SummaryAt Thomas Aquinas College, I no longer fought to be always right. I allowed the truth to speak to me rather than trying to make it conform to my opinions.
I am the oldest of 14 children, born and raised in the Midwest as a Catholic country boy. My parents and all my aunts and uncles graduated from Thomas Aquinas College, so I always took for granted that I would finish my homeschooling, start TAC, and that would be the way that life would go. Reflecting on my journey, I realize that this complacency led me to have an understanding of myself and of the curriculum which was incomplete and immature.
Growing up, I fancied myself a philosopher, and I greatly enjoyed reading. As a result, I came to TAC with a high opinion of myself and a determination to show other people how great I was. I once commented in Natural Science that I enjoyed catching other people in error. One time after Euclid class, I told a girl whom I liked — after she had just perfectly demonstrated a Euclidean proposition — how she could have improved it, how she stumbled in the presentation, and other such things. For some reason, she didn’t enjoy my comments. But the story has a happy ending, don’t worry: We’re getting married this summer!
The Road Humbly Traveled
Not everything ended up so well. Bluntly put, I was an obnoxious know-it-all. Fortunately, freshman year knocked that out of me.

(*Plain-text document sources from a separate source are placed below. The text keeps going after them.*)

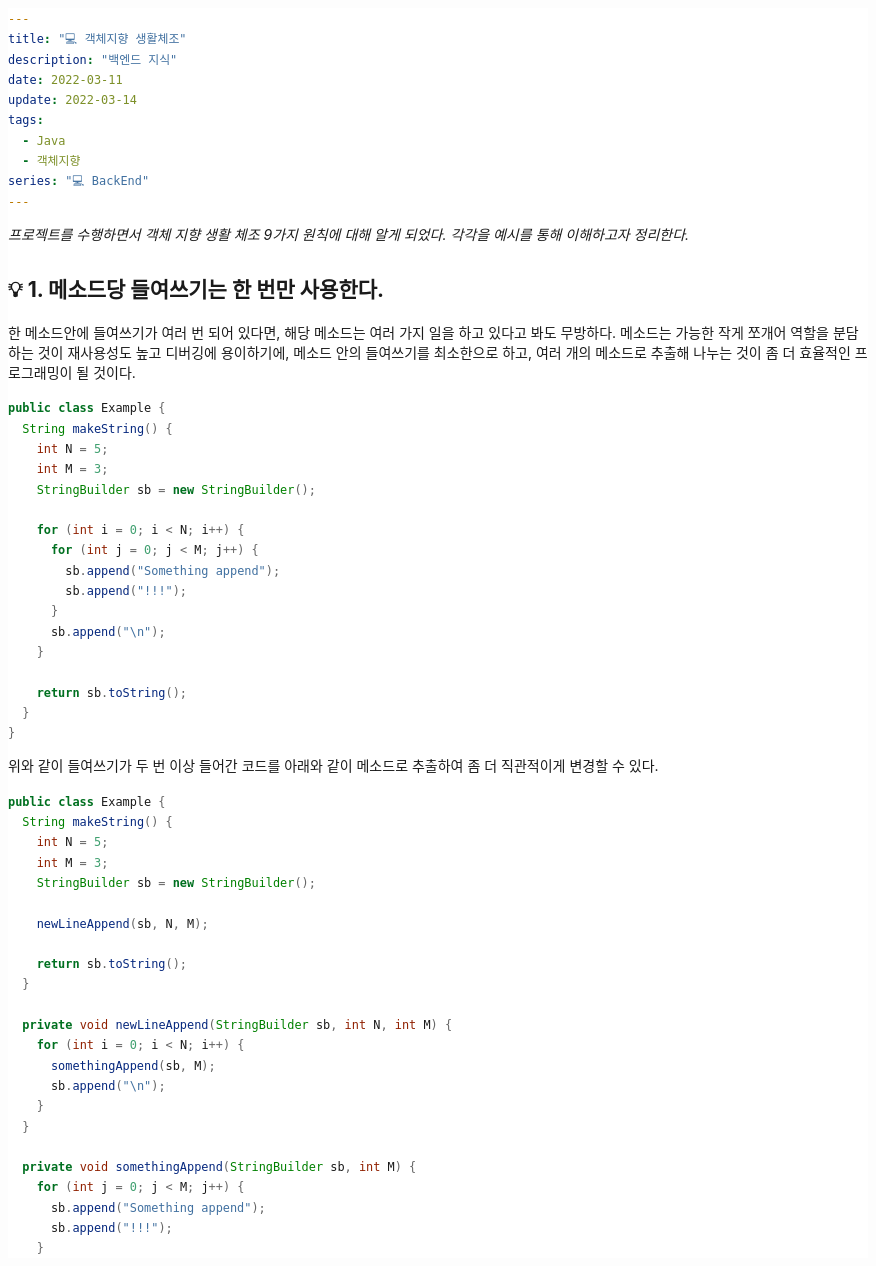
 ```yaml
---
title: "💻 객체지향 생활체조"
description: "백엔드 지식"
date: 2022-03-11
update: 2022-03-14
tags:
  - Java
  - 객체지향
series: "💻 BackEnd"
---
```


<em>프로젝트를 수행하면서 객체 지향 생활 체조 9가지 원칙에 대해 알게 되었다. 각각을 예시를 통해 이해하고자 정리한다.</em>

## 💡 1. 메소드당 들여쓰기는 한 번만 사용한다.
한 메소드안에 들여쓰기가 여러 번 되어 있다면, 해당 메소드는 여러 가지 일을 하고 있다고 봐도 무방하다. 메소드는 가능한 작게 쪼개어 역할을 분담하는 것이 재사용성도 높고 디버깅에 용이하기에, 메소드 안의 들여쓰기를 최소한으로 하고, 여러 개의 메소드로 추출해 나누는 것이 좀 더 효율적인 프로그래밍이 될 것이다.

```java
public class Example {
  String makeString() {
    int N = 5;
    int M = 3;
    StringBuilder sb = new StringBuilder();

    for (int i = 0; i < N; i++) {
      for (int j = 0; j < M; j++) {
        sb.append("Something append");
        sb.append("!!!");
      }
      sb.append("\n");
    }

    return sb.toString();
  }
}
```

위와 같이 들여쓰기가 두 번 이상 들어간 코드를 아래와 같이 메소드로 추출하여 좀 더 직관적이게 변경할 수 있다.

```java
public class Example {
  String makeString() {
    int N = 5;
    int M = 3;
    StringBuilder sb = new StringBuilder();

    newLineAppend(sb, N, M);

    return sb.toString();
  }

  private void newLineAppend(StringBuilder sb, int N, int M) {
    for (int i = 0; i < N; i++) {
      somethingAppend(sb, M);
      sb.append("\n");
    }
  }

  private void somethingAppend(StringBuilder sb, int M) {
    for (int j = 0; j < M; j++) {
      sb.append("Something append");
      sb.append("!!!");
    }
```
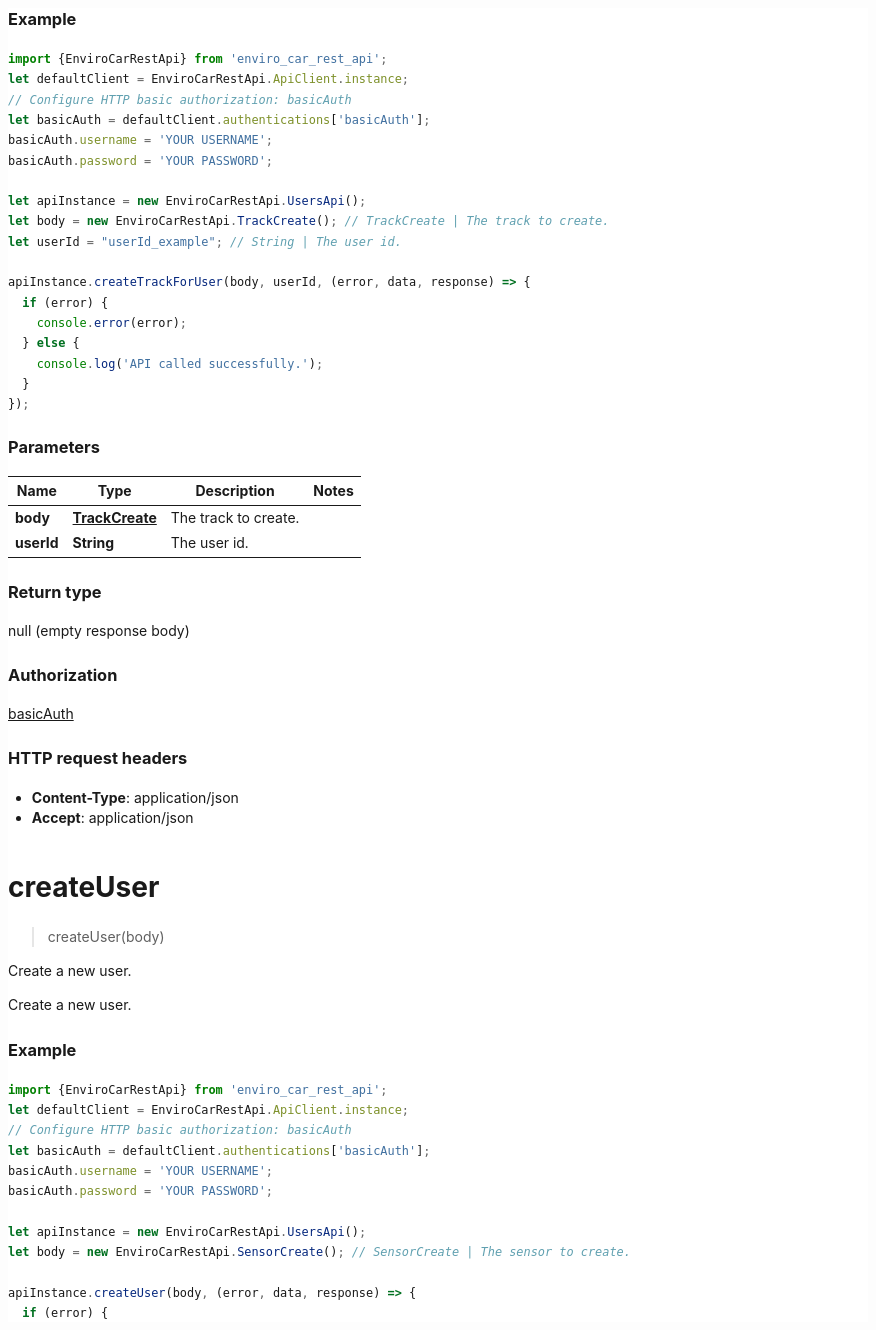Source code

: ### Example
```javascript
import {EnviroCarRestApi} from 'enviro_car_rest_api';
let defaultClient = EnviroCarRestApi.ApiClient.instance;
// Configure HTTP basic authorization: basicAuth
let basicAuth = defaultClient.authentications['basicAuth'];
basicAuth.username = 'YOUR USERNAME';
basicAuth.password = 'YOUR PASSWORD';

let apiInstance = new EnviroCarRestApi.UsersApi();
let body = new EnviroCarRestApi.TrackCreate(); // TrackCreate | The track to create.
let userId = "userId_example"; // String | The user id.

apiInstance.createTrackForUser(body, userId, (error, data, response) => {
  if (error) {
    console.error(error);
  } else {
    console.log('API called successfully.');
  }
});
```

### Parameters

Name | Type | Description  | Notes
------------- | ------------- | ------------- | -------------
 **body** | [**TrackCreate**](TrackCreate.md)| The track to create. | 
 **userId** | **String**| The user id. | 

### Return type

null (empty response body)

### Authorization

[basicAuth](../README.md#basicAuth)

### HTTP request headers

 - **Content-Type**: application/json
 - **Accept**: application/json

<a name="createUser"></a>
# **createUser**
> createUser(body)

Create a new user.

Create a new user.

### Example
```javascript
import {EnviroCarRestApi} from 'enviro_car_rest_api';
let defaultClient = EnviroCarRestApi.ApiClient.instance;
// Configure HTTP basic authorization: basicAuth
let basicAuth = defaultClient.authentications['basicAuth'];
basicAuth.username = 'YOUR USERNAME';
basicAuth.password = 'YOUR PASSWORD';

let apiInstance = new EnviroCarRestApi.UsersApi();
let body = new EnviroCarRestApi.SensorCreate(); // SensorCreate | The sensor to create.

apiInstance.createUser(body, (error, data, response) => {
  if (error) {
```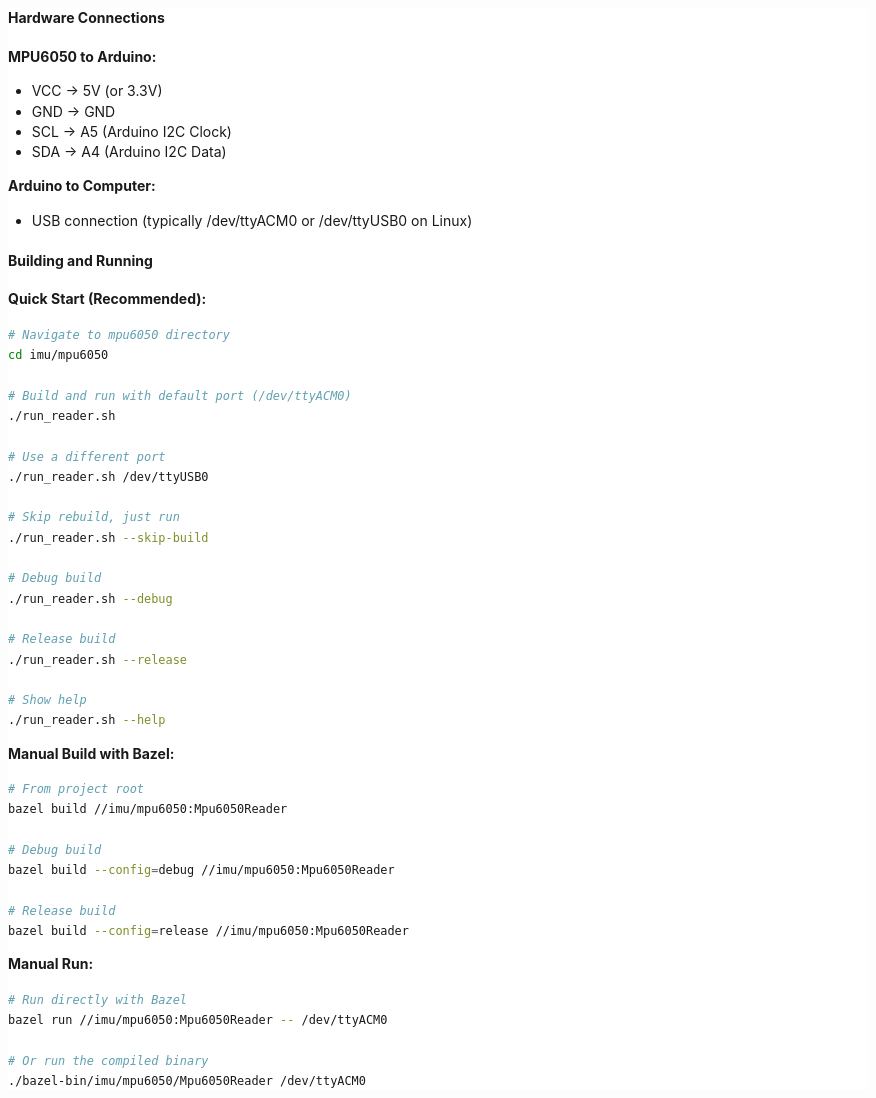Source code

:#### Hardware Connections
**MPU6050 to Arduino:**
- VCC  → 5V (or 3.3V)
- GND  → GND
- SCL  → A5 (Arduino I2C Clock)
- SDA  → A4 (Arduino I2C Data)

**Arduino to Computer:**
- USB connection (typically /dev/ttyACM0 or /dev/ttyUSB0 on Linux)

#### Building and Running

**Quick Start (Recommended):**
```bash
# Navigate to mpu6050 directory
cd imu/mpu6050

# Build and run with default port (/dev/ttyACM0)
./run_reader.sh

# Use a different port
./run_reader.sh /dev/ttyUSB0

# Skip rebuild, just run
./run_reader.sh --skip-build

# Debug build
./run_reader.sh --debug

# Release build
./run_reader.sh --release

# Show help
./run_reader.sh --help
```

**Manual Build with Bazel:**
```bash
# From project root
bazel build //imu/mpu6050:Mpu6050Reader

# Debug build
bazel build --config=debug //imu/mpu6050:Mpu6050Reader

# Release build
bazel build --config=release //imu/mpu6050:Mpu6050Reader
```

**Manual Run:**
```bash
# Run directly with Bazel
bazel run //imu/mpu6050:Mpu6050Reader -- /dev/ttyACM0

# Or run the compiled binary
./bazel-bin/imu/mpu6050/Mpu6050Reader /dev/ttyACM0
```
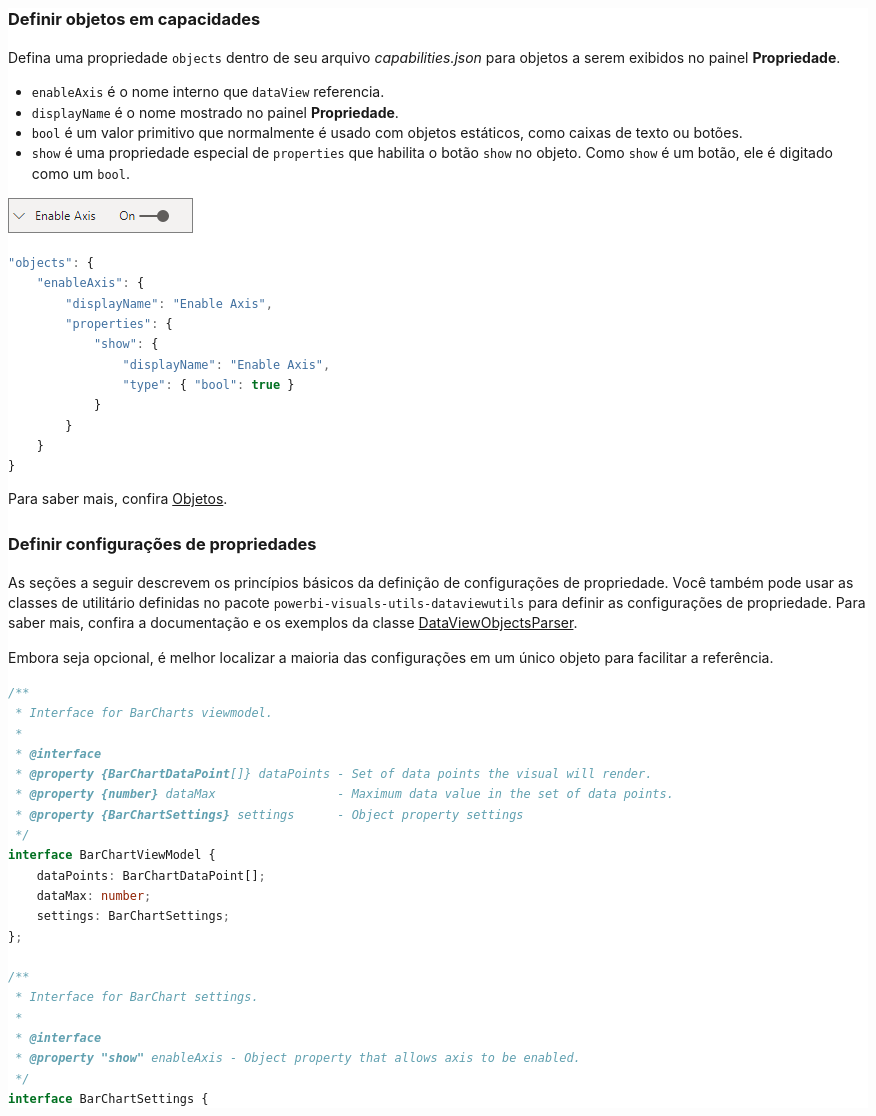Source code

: ### <a name="define-objects-in-capabilities"></a>Definir objetos em capacidades
Defina uma propriedade `objects` dentro de seu arquivo *capabilities.json* para objetos a serem exibidos no painel **Propriedade**.
- `enableAxis` é o nome interno que `dataView` referencia. 
- `displayName` é o nome mostrado no painel **Propriedade**.
- `bool` é um valor primitivo que normalmente é usado com objetos estáticos, como caixas de texto ou botões.
- `show` é uma propriedade especial de `properties` que habilita o botão `show` no objeto. Como `show` é um botão, ele é digitado como um `bool`.

![Botão de exibição de objeto](./media/create-bar-chart/object-show-property.png)

```typescript
"objects": {
    "enableAxis": {
        "displayName": "Enable Axis",
        "properties": {
            "show": {
                "displayName": "Enable Axis",
                "type": { "bool": true }
            }
        }
    }
}
```

Para saber mais, confira [Objetos](./objects-properties.md).

### <a name="define-property-settings"></a>Definir configurações de propriedades

As seções a seguir descrevem os princípios básicos da definição de configurações de propriedade. Você também pode usar as classes de utilitário definidas no pacote `powerbi-visuals-utils-dataviewutils` para definir as configurações de propriedade. Para saber mais, confira a documentação e os exemplos da classe [DataViewObjectsParser](https://github.com/Microsoft/powerbi-visuals-utils-dataviewutils/blob/master/docs/api/data-view-objects-parser.md).


Embora seja opcional, é melhor localizar a maioria das configurações em um único objeto para facilitar a referência.

```typescript
/**
 * Interface for BarCharts viewmodel.
 *
 * @interface
 * @property {BarChartDataPoint[]} dataPoints - Set of data points the visual will render.
 * @property {number} dataMax                 - Maximum data value in the set of data points.
 * @property {BarChartSettings} settings      - Object property settings
 */
interface BarChartViewModel {
    dataPoints: BarChartDataPoint[];
    dataMax: number;
    settings: BarChartSettings;
};

/**
 * Interface for BarChart settings.
 *
 * @interface
 * @property "show" enableAxis - Object property that allows axis to be enabled.
 */
interface BarChartSettings {
```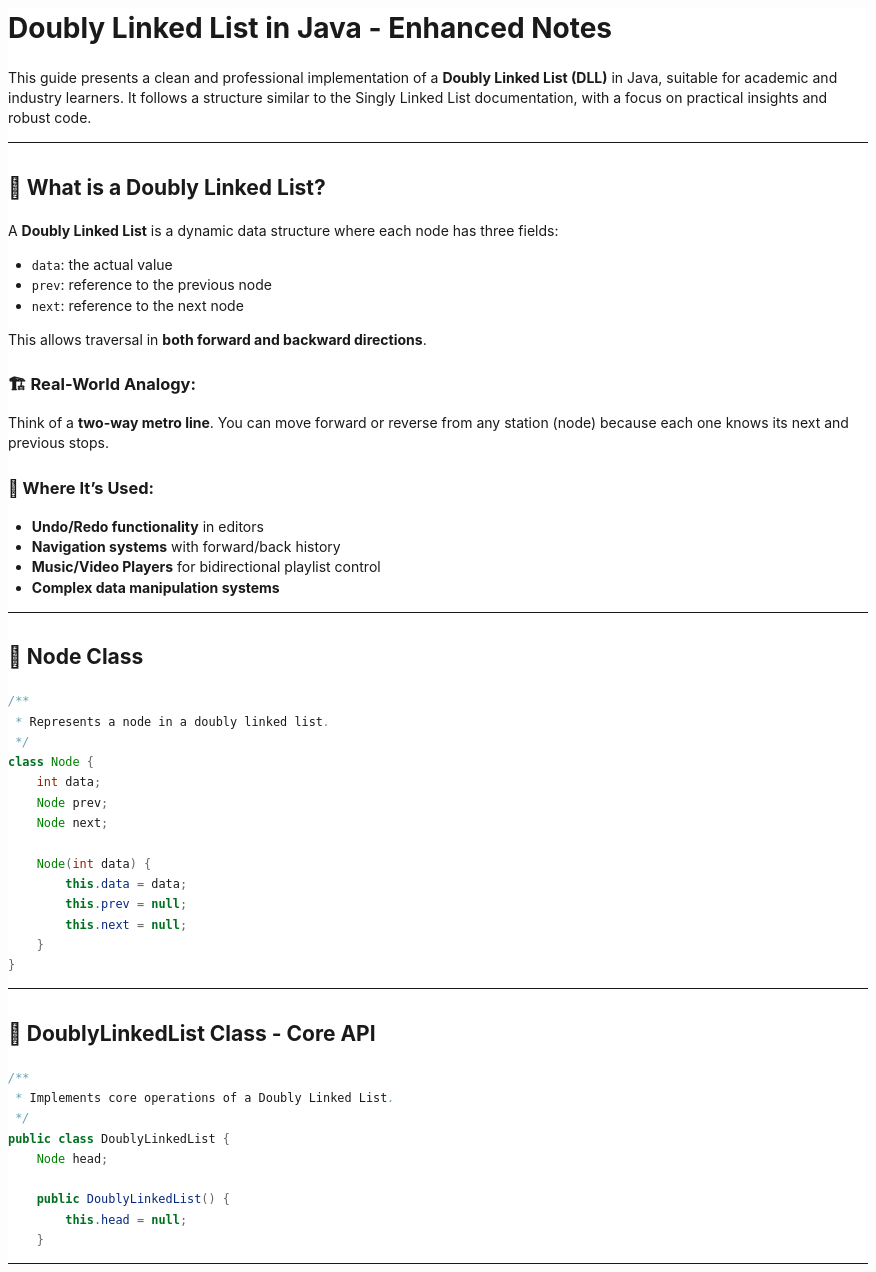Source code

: # Doubly Linked List in Java - Enhanced Notes

This guide presents a clean and professional implementation of a **Doubly Linked List (DLL)** in Java, suitable for academic and industry learners. It follows a structure similar to the Singly Linked List documentation, with a focus on practical insights and robust code.

---

## 🚀 What is a Doubly Linked List?

A **Doubly Linked List** is a dynamic data structure where each node has three fields:
- `data`: the actual value
- `prev`: reference to the previous node
- `next`: reference to the next node

This allows traversal in **both forward and backward directions**.

### 🏗️ Real-World Analogy:
Think of a **two-way metro line**. You can move forward or reverse from any station (node) because each one knows its next and previous stops.

### 🧠 Where It’s Used:
- **Undo/Redo functionality** in editors
- **Navigation systems** with forward/back history
- **Music/Video Players** for bidirectional playlist control
- **Complex data manipulation systems**

---

## 🧱 Node Class
```java
/**
 * Represents a node in a doubly linked list.
 */
class Node {
    int data;
    Node prev;
    Node next;

    Node(int data) {
        this.data = data;
        this.prev = null;
        this.next = null;
    }
}
```

---

## 🧰 DoublyLinkedList Class - Core API
```java
/**
 * Implements core operations of a Doubly Linked List.
 */
public class DoublyLinkedList {
    Node head;

    public DoublyLinkedList() {
        this.head = null;
    }
```

---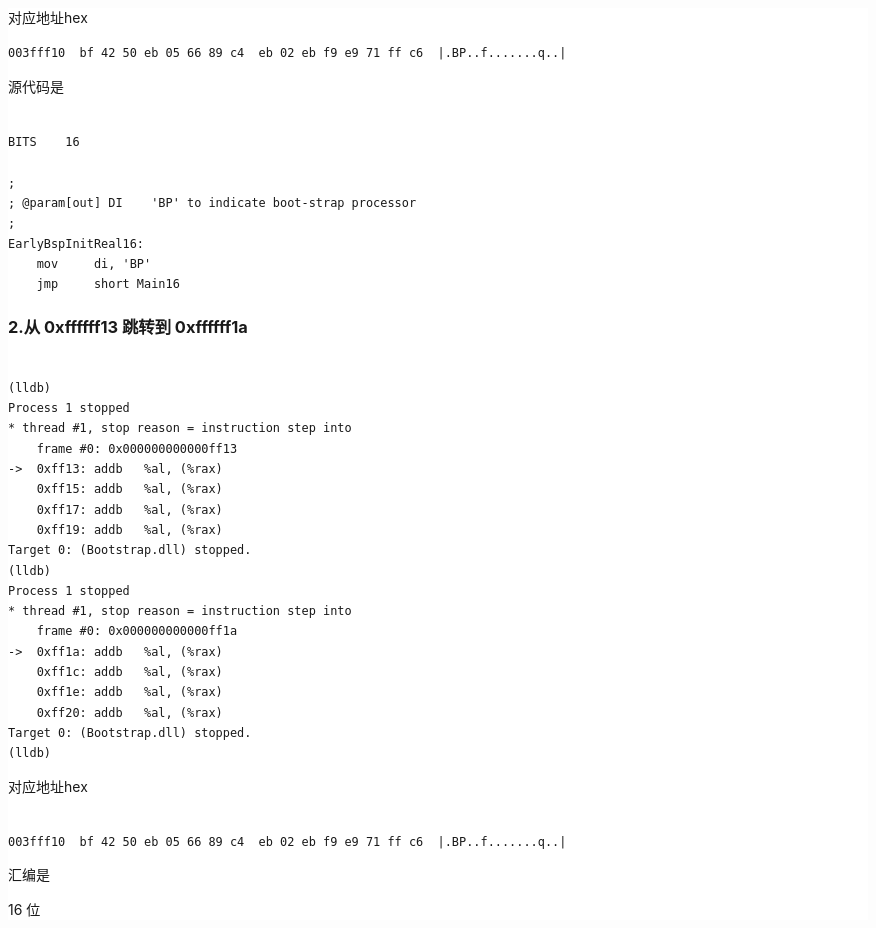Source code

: 对应地址hex
```
003fff10  bf 42 50 eb 05 66 89 c4  eb 02 eb f9 e9 71 ff c6  |.BP..f.......q..|

```

源代码是

```

BITS    16

;
; @param[out] DI    'BP' to indicate boot-strap processor
;
EarlyBspInitReal16:
    mov     di, 'BP'
    jmp     short Main16

```
### 2.从 0xffffff13 跳转到 0xffffff1a
```

(lldb)  
Process 1 stopped
* thread #1, stop reason = instruction step into
    frame #0: 0x000000000000ff13
->  0xff13: addb   %al, (%rax)
    0xff15: addb   %al, (%rax)
    0xff17: addb   %al, (%rax)
    0xff19: addb   %al, (%rax)
Target 0: (Bootstrap.dll) stopped.
(lldb)  
Process 1 stopped
* thread #1, stop reason = instruction step into
    frame #0: 0x000000000000ff1a
->  0xff1a: addb   %al, (%rax)
    0xff1c: addb   %al, (%rax)
    0xff1e: addb   %al, (%rax)
    0xff20: addb   %al, (%rax)
Target 0: (Bootstrap.dll) stopped.
(lldb)  
```

对应地址hex

```

003fff10  bf 42 50 eb 05 66 89 c4  eb 02 eb f9 e9 71 ff c6  |.BP..f.......q..|

```

汇编是

16 位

The beating really began with the first philosophy class, when we read Plato’s Meno and talked about Socrates’ dialogue about virtue. I exited that discussion shaking, realizing a question that I had considered simple was in fact more complicated than I had ever imagined.
I was humbled and slowly began to have a new disposition, a disposition of true humility. I no longer fought to be always right. I allowed the truth to speak to me rather than attempting to make it conform to my own opinions.
My growth was not limited to academics, however. Once I had been made humble, God was able to more fully enter my life. It became easier to surrender to His will. Having easy access to the sacraments was an incredible blessing, and more and more I came to appreciate my faith and, especially, the Eucharist. I can truly say, never before have I been so close to Christ.
Only the Beginning
TAC has prepared me well, but preparation is only the beginning. I fully intend to take the blessings of my college experience and apply them to the two huge endeavors which I will undertake next: marriage and medical school.
One of modern science’s most ignored questions is: “Now that we are able to do this thing, should we do this thing?” Before, I doubted my own ability to satisfactorily answer this question.
However, now I am confident — when the time comes — I will be able to answer that question and make the right decision.